Rain Can't Dampen Impeachment Protest

by
Mike Kelly

On a rainy evening last week, a small group of men and women gathered at a busy intersection in Wayne with a message for passing cars."Impeach them now," one sign proclaimed.0324 01 1 2 3

That would be President Bush and Vice President Dick Cheney - in case anyone is confused about the impeaching.

All this may seem odd now, the notion of standing on the edge of a rain-soaked roadway at rush hour and calling for the removal of a president and vice president who will be out of office in nine months anyway.

But don't tell that to the hardy collection of northern New Jersey residents who have mounted a persistent call for impeachment. So far, the North Jersey group has 540 members.

"It's not wild-eyed and crazy," said Stuart Hutchison of Wayne, a 58-year-old actor, writer and radio producer who is one of the most active impeachment advocates in North Jersey. "I chafe at being categorized as a person on the fringe."

Maybe so. To peer into the world of the impeachment movement is to gaze at a piece of America's political fringe - certainly the part that is decidedly left of center. But such a description is far too simplistic and incomplete. North Jersey's impeachment roots spread across a wide spectrum.

Consider the political journey of Josephine Sippie-Gora of Kinnelon. She is 67, a former high school math teacher and real estate agent - hardly the description of a radical.

"I don't think of myself as a fringe person," she said. "I think of myself as rational."

Sippie-Gora, who was raised in Passaic and is the mother of a grown son and daughter, voted for Ronald Reagan in 1980. Before that, she

voted for Richard Nixon and Barry Goldwater.

Times change, though. She voted for Bill Clinton, then Ralph Nader - while also becoming more involved in what she calls "social justice issues."

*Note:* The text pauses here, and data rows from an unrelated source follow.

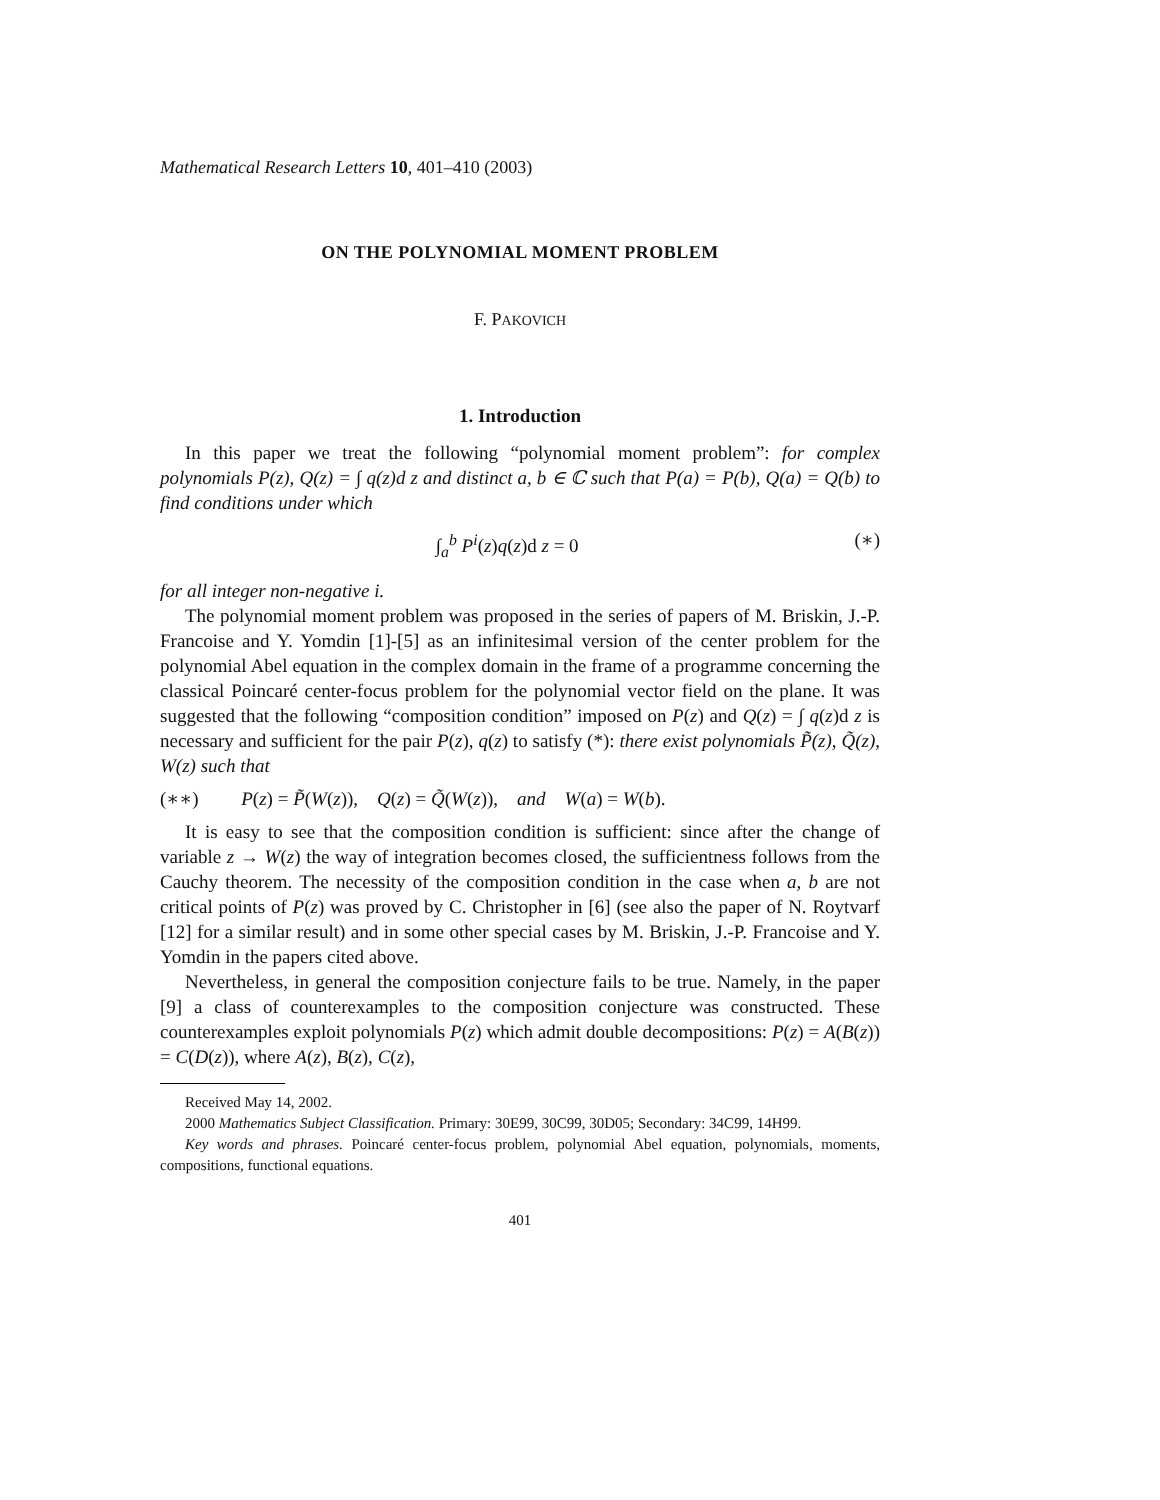Mathematical Research Letters 10, 401–410 (2003)
ON THE POLYNOMIAL MOMENT PROBLEM
F. PAKOVICH
1. Introduction
In this paper we treat the following “polynomial moment problem”: for complex polynomials P(z), Q(z) = ∫ q(z)d z and distinct a, b ∈ ℂ such that P(a) = P(b), Q(a) = Q(b) to find conditions under which
∫<sub>a</sub><sup>b</sup> P<sup>i</sup>(z)q(z)d z = 0 (∗)
for all integer non-negative i.
The polynomial moment problem was proposed in the series of papers of M. Briskin, J.-P. Francoise and Y. Yomdin [1]-[5] as an infinitesimal version of the center problem for the polynomial Abel equation in the complex domain in the frame of a programme concerning the classical Poincaré center-focus problem for the polynomial vector field on the plane. It was suggested that the following “composition condition” imposed on P(z) and Q(z) = ∫ q(z)d z is necessary and sufficient for the pair P(z), q(z) to satisfy (*): there exist polynomials P̃(z), Q̃(z), W(z) such that
(∗∗) P(z) = P̃(W(z)), Q(z) = Q̃(W(z)), and W(a) = W(b).
It is easy to see that the composition condition is sufficient: since after the change of variable z → W(z) the way of integration becomes closed, the sufficientness follows from the Cauchy theorem. The necessity of the composition condition in the case when a, b are not critical points of P(z) was proved by C. Christopher in [6] (see also the paper of N. Roytvarf [12] for a similar result) and in some other special cases by M. Briskin, J.-P. Francoise and Y. Yomdin in the papers cited above.
Nevertheless, in general the composition conjecture fails to be true. Namely, in the paper [9] a class of counterexamples to the composition conjecture was constructed. These counterexamples exploit polynomials P(z) which admit double decompositions: P(z) = A(B(z)) = C(D(z)), where A(z), B(z), C(z),
Received May 14, 2002.
2000 Mathematics Subject Classification. Primary: 30E99, 30C99, 30D05; Secondary: 34C99, 14H99.
Key words and phrases. Poincaré center-focus problem, polynomial Abel equation, polynomials, moments, compositions, functional equations.
401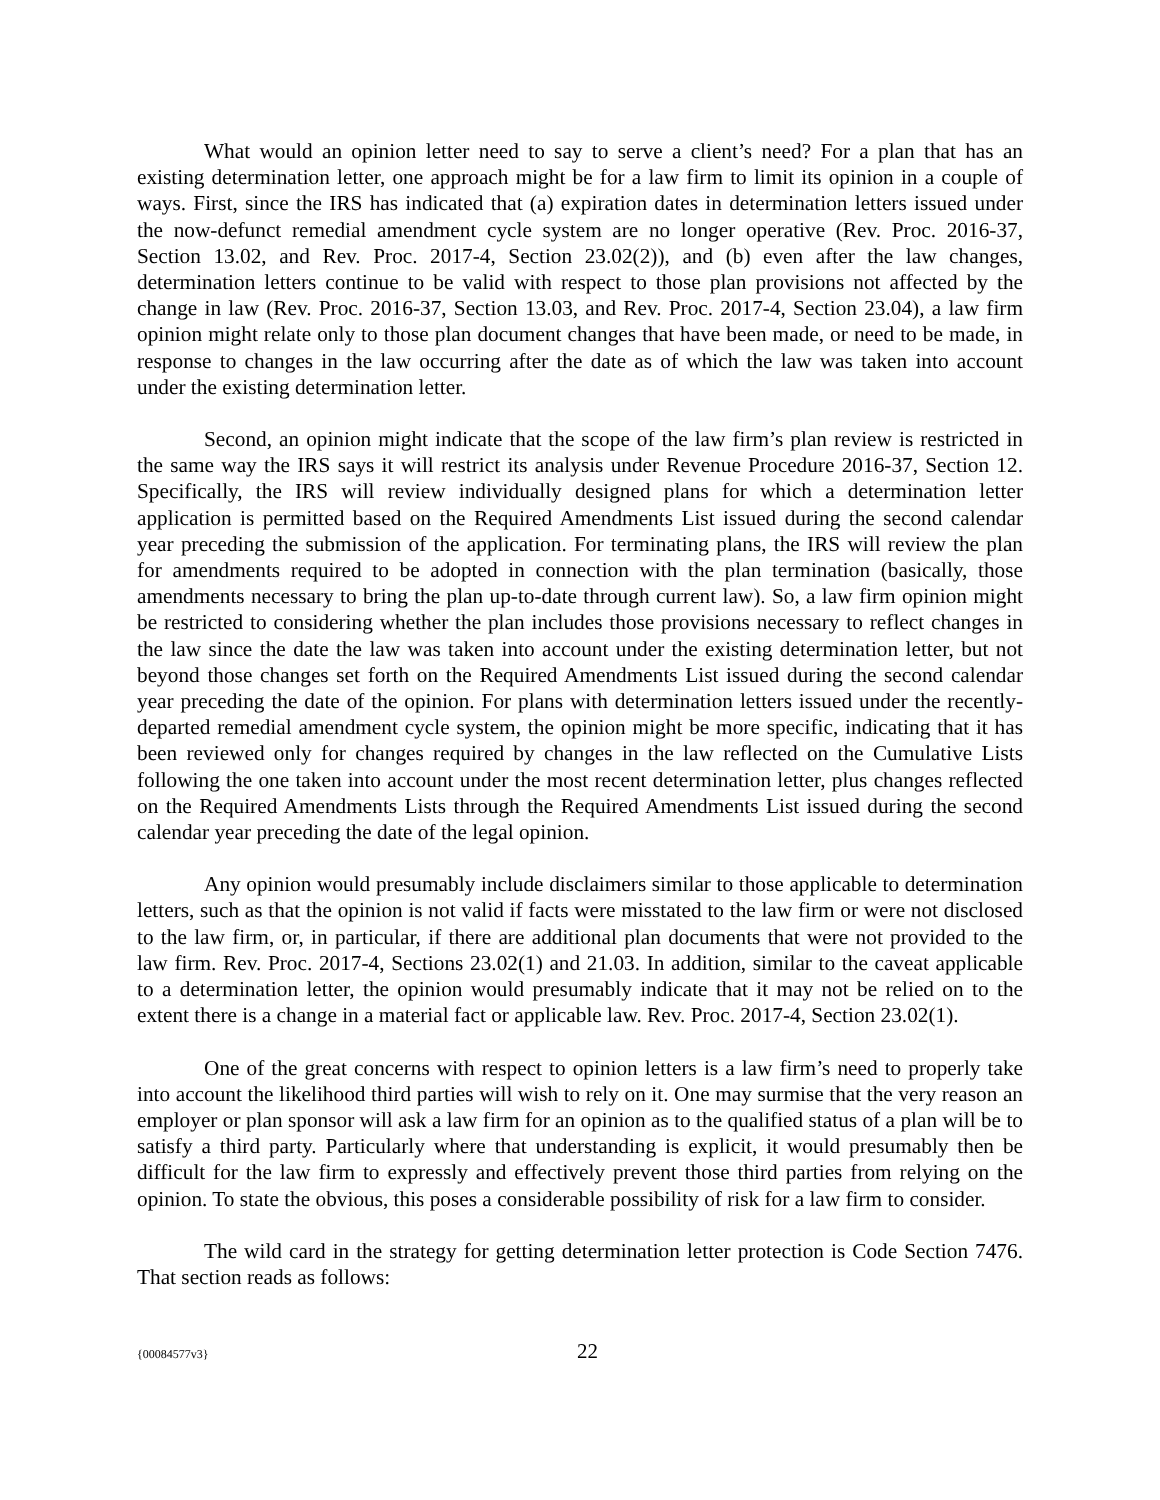What would an opinion letter need to say to serve a client’s need? For a plan that has an existing determination letter, one approach might be for a law firm to limit its opinion in a couple of ways. First, since the IRS has indicated that (a) expiration dates in determination letters issued under the now-defunct remedial amendment cycle system are no longer operative (Rev. Proc. 2016-37, Section 13.02, and Rev. Proc. 2017-4, Section 23.02(2)), and (b) even after the law changes, determination letters continue to be valid with respect to those plan provisions not affected by the change in law (Rev. Proc. 2016-37, Section 13.03, and Rev. Proc. 2017-4, Section 23.04), a law firm opinion might relate only to those plan document changes that have been made, or need to be made, in response to changes in the law occurring after the date as of which the law was taken into account under the existing determination letter.
Second, an opinion might indicate that the scope of the law firm’s plan review is restricted in the same way the IRS says it will restrict its analysis under Revenue Procedure 2016-37, Section 12. Specifically, the IRS will review individually designed plans for which a determination letter application is permitted based on the Required Amendments List issued during the second calendar year preceding the submission of the application. For terminating plans, the IRS will review the plan for amendments required to be adopted in connection with the plan termination (basically, those amendments necessary to bring the plan up-to-date through current law). So, a law firm opinion might be restricted to considering whether the plan includes those provisions necessary to reflect changes in the law since the date the law was taken into account under the existing determination letter, but not beyond those changes set forth on the Required Amendments List issued during the second calendar year preceding the date of the opinion. For plans with determination letters issued under the recently-departed remedial amendment cycle system, the opinion might be more specific, indicating that it has been reviewed only for changes required by changes in the law reflected on the Cumulative Lists following the one taken into account under the most recent determination letter, plus changes reflected on the Required Amendments Lists through the Required Amendments List issued during the second calendar year preceding the date of the legal opinion.
Any opinion would presumably include disclaimers similar to those applicable to determination letters, such as that the opinion is not valid if facts were misstated to the law firm or were not disclosed to the law firm, or, in particular, if there are additional plan documents that were not provided to the law firm. Rev. Proc. 2017-4, Sections 23.02(1) and 21.03. In addition, similar to the caveat applicable to a determination letter, the opinion would presumably indicate that it may not be relied on to the extent there is a change in a material fact or applicable law. Rev. Proc. 2017-4, Section 23.02(1).
One of the great concerns with respect to opinion letters is a law firm’s need to properly take into account the likelihood third parties will wish to rely on it. One may surmise that the very reason an employer or plan sponsor will ask a law firm for an opinion as to the qualified status of a plan will be to satisfy a third party. Particularly where that understanding is explicit, it would presumably then be difficult for the law firm to expressly and effectively prevent those third parties from relying on the opinion. To state the obvious, this poses a considerable possibility of risk for a law firm to consider.
The wild card in the strategy for getting determination letter protection is Code Section 7476. That section reads as follows:
{00084577v3} 22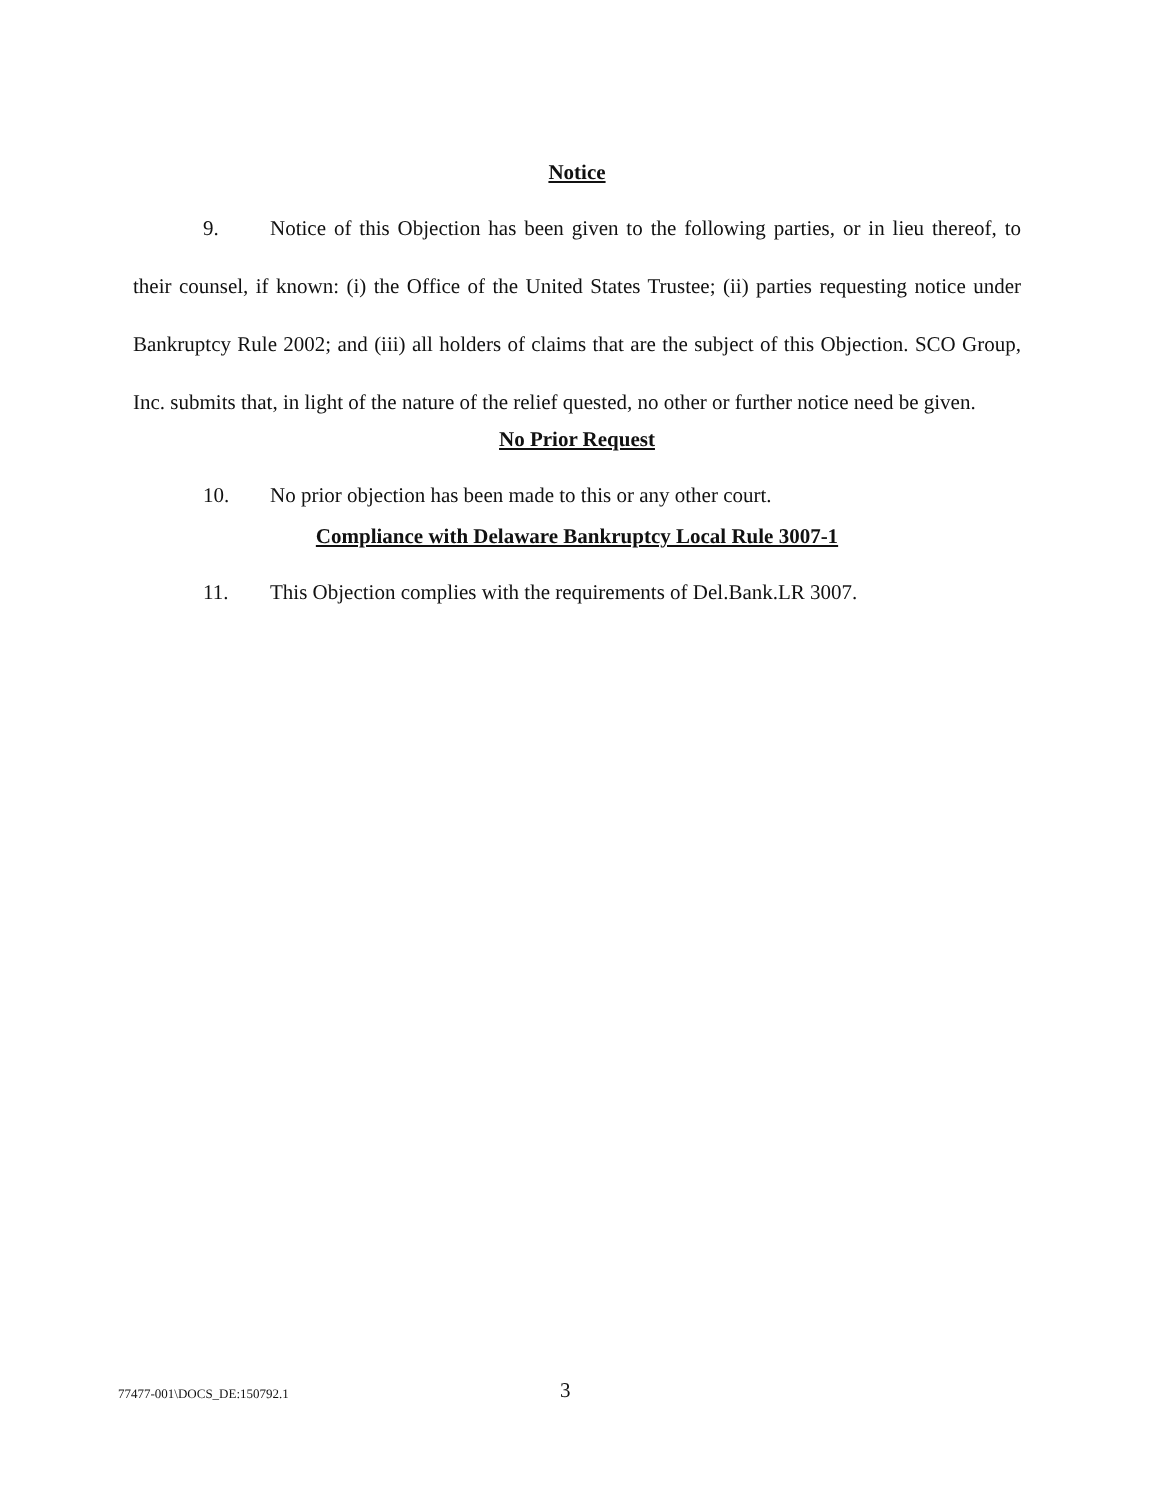Notice
9. Notice of this Objection has been given to the following parties, or in lieu thereof, to their counsel, if known: (i) the Office of the United States Trustee; (ii) parties requesting notice under Bankruptcy Rule 2002; and (iii) all holders of claims that are the subject of this Objection. SCO Group, Inc. submits that, in light of the nature of the relief quested, no other or further notice need be given.
No Prior Request
10. No prior objection has been made to this or any other court.
Compliance with Delaware Bankruptcy Local Rule 3007-1
11. This Objection complies with the requirements of Del.Bank.LR 3007.
77477-001\DOCS_DE:150792.1 3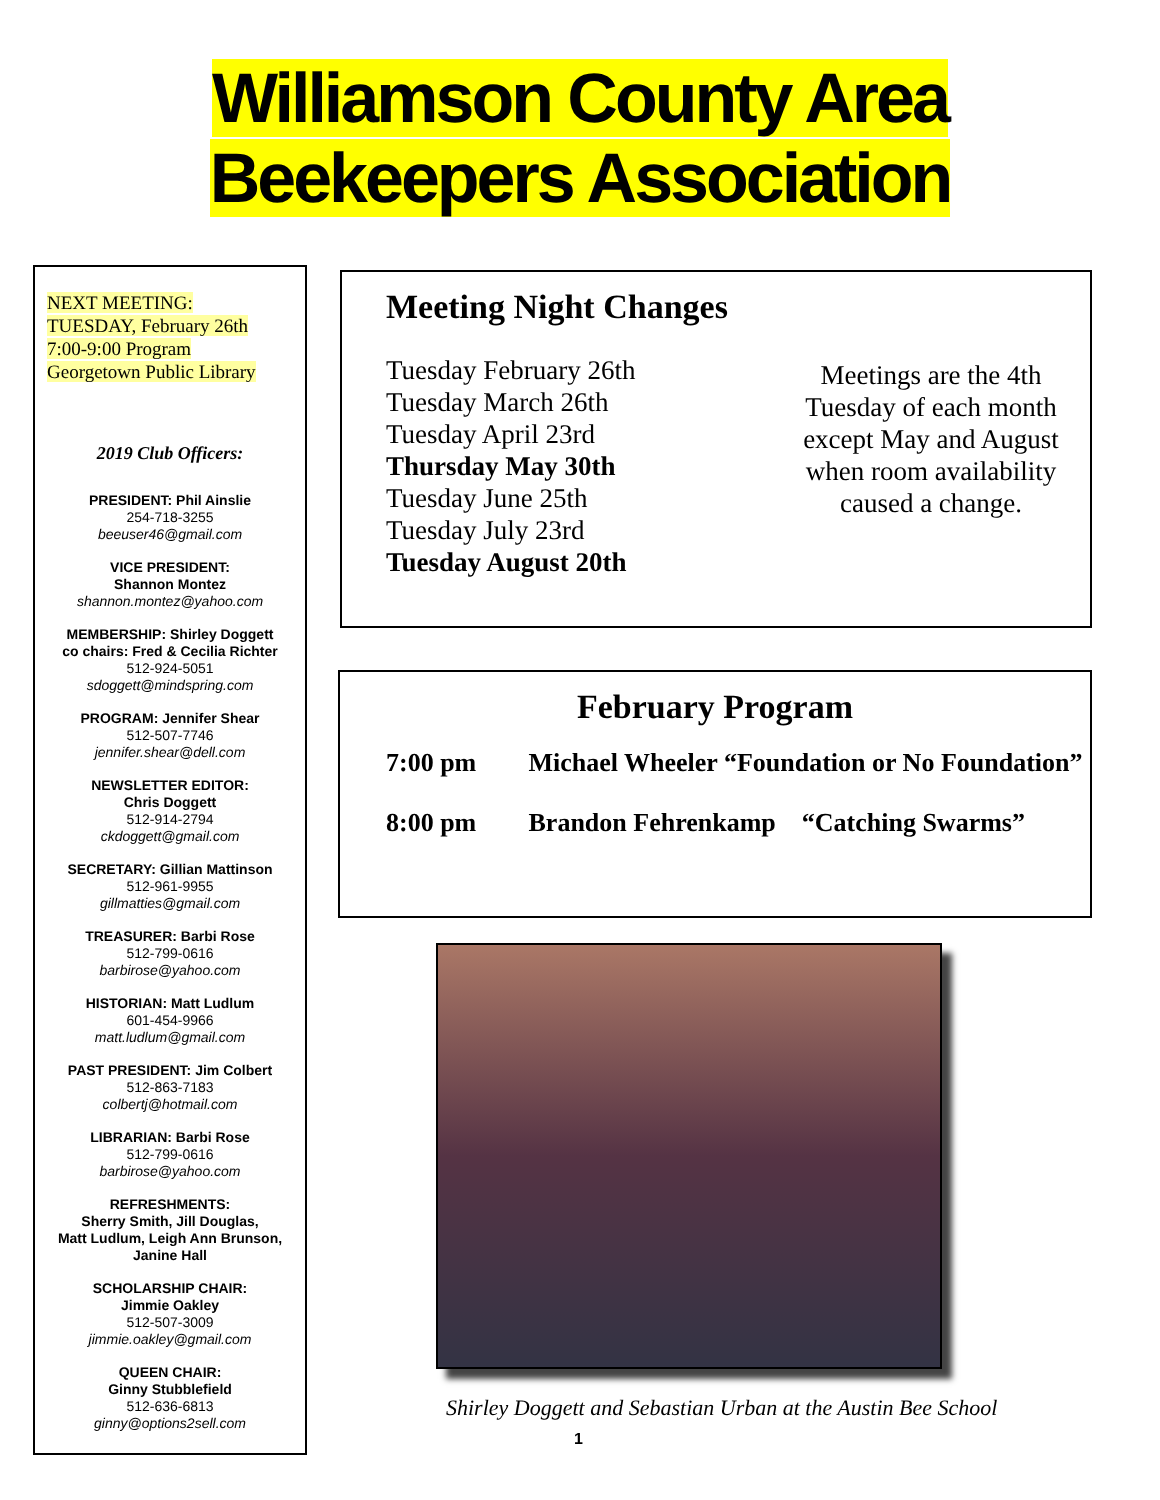Williamson County Area
Beekeepers Association
NEXT MEETING:
TUESDAY, February 26th
7:00-9:00 Program
Georgetown Public Library
2019 Club Officers:
PRESIDENT: Phil Ainslie
254-718-3255
beeuser46@gmail.com
VICE PRESIDENT:
Shannon Montez
shannon.montez@yahoo.com
MEMBERSHIP: Shirley Doggett
co chairs: Fred & Cecilia Richter
512-924-5051
sdoggett@mindspring.com
PROGRAM: Jennifer Shear
512-507-7746
jennifer.shear@dell.com
NEWSLETTER EDITOR:
Chris Doggett
512-914-2794
ckdoggett@gmail.com
SECRETARY: Gillian Mattinson
512-961-9955
gillmatties@gmail.com
TREASURER: Barbi Rose
512-799-0616
barbirose@yahoo.com
HISTORIAN: Matt Ludlum
601-454-9966
matt.ludlum@gmail.com
PAST PRESIDENT: Jim Colbert
512-863-7183
colbertj@hotmail.com
LIBRARIAN: Barbi Rose
512-799-0616
barbirose@yahoo.com
REFRESHMENTS:
Sherry Smith, Jill Douglas,
Matt Ludlum, Leigh Ann Brunson,
Janine Hall
SCHOLARSHIP CHAIR:
Jimmie Oakley
512-507-3009
jimmie.oakley@gmail.com
QUEEN CHAIR:
Ginny Stubblefield
512-636-6813
ginny@options2sell.com
Meeting Night Changes
Tuesday February 26th
Tuesday March 26th
Tuesday April 23rd
Thursday May 30th
Tuesday June 25th
Tuesday July 23rd
Tuesday August 20th
Meetings are the 4th Tuesday of each month except May and August when room availability caused a change.
February Program
7:00 pm Michael Wheeler “Foundation or No Foundation”
8:00 pm Brandon Fehrenkamp “Catching Swarms”
Shirley Doggett and Sebastian Urban at the Austin Bee School
1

But when Sippie-Gora read about the faulty intelligence that prompted the Iraq war, about the torturing of captured terrorist suspects and about the increases in domestic surveillance, she took another step and joined North Jersey's impeachment group.

"I believe in the rule of law," she said, adding this logic for impeachment: "It's not a political decision. It's accountability."

Keith Armonaitis, another impeachment activist, agrees.

"We need to hold our elected officials accountable just as they hold us accountable," Armonaitis said. "Let's say you robbed a bank and there is a statute of limitations with only nine months left. Do you think the police should stop looking for you?"

Armonaitis, 39, a director of research for a marketing firm, grew up in Rochelle Park, the son of a train engineer. He now lives in Rockaway with his wife and a 6-year-old daughter and 4-year-old son.

"I'm not anti-American. I'm not anti-government," he says. "I believe very strongly in the American ideals set forth over 200 years ago."

Impeachment, Armonaitis said, "is not about kicking people out of office. It's about investigating. I don't think it would be traumatic. I think you'll see people breathing a sigh of relief."

Not everyone is so quick to leap on the impeachment bandwagon.

Rep. Steve Rothman, the Fair Lawn Democrat and hardly a fan of Bush, still describes the traumatic impact on Congress of President Bill Clinton's impeachment battle a decade ago.

"This is not a new issue for me," said Rothman, then a member of the House Judiciary Committee that held impeachment hearings.

Rothman said it's not unusual for constituents to raise the question of impeaching Bush. And while he co-sponsored an unsuccessful bill two years ago to investigate possible impeachment charges against Bush, Rothman is not eager to jump into a full-blown impeachment proceeding now.

"We know what the cost to the nation will be in terms of loss of congressional and presidential focus if Congress begins an impeachment of the president," he said. "The question is whether the evidence of alleged impeachable offenses justifies the cost."

For the small group that gathered last week on the Wayne intersection, the answer is already clear.

Peg Wood, 50, who lives in West Milford and works as a mechanical engineer for a Bergen County electronics firm, even goes so far as to call for an investigation of Bush even after a new president moves into the White House.

"He will be out but he can still be charged for his crimes," Wood said. "If he's not charged, that will set a precedent for the future."

And one ongoing issue will likely fuel the impeachment drive - and prompt small groups of impeachment advocates to show on roadsides with signs.

"The No. 1 issue is the war in Iraq," said Stephen Palmino, 62 of Wayne, a former high school art teacher who volunteers now as an EMT. "Somebody has to answer for it."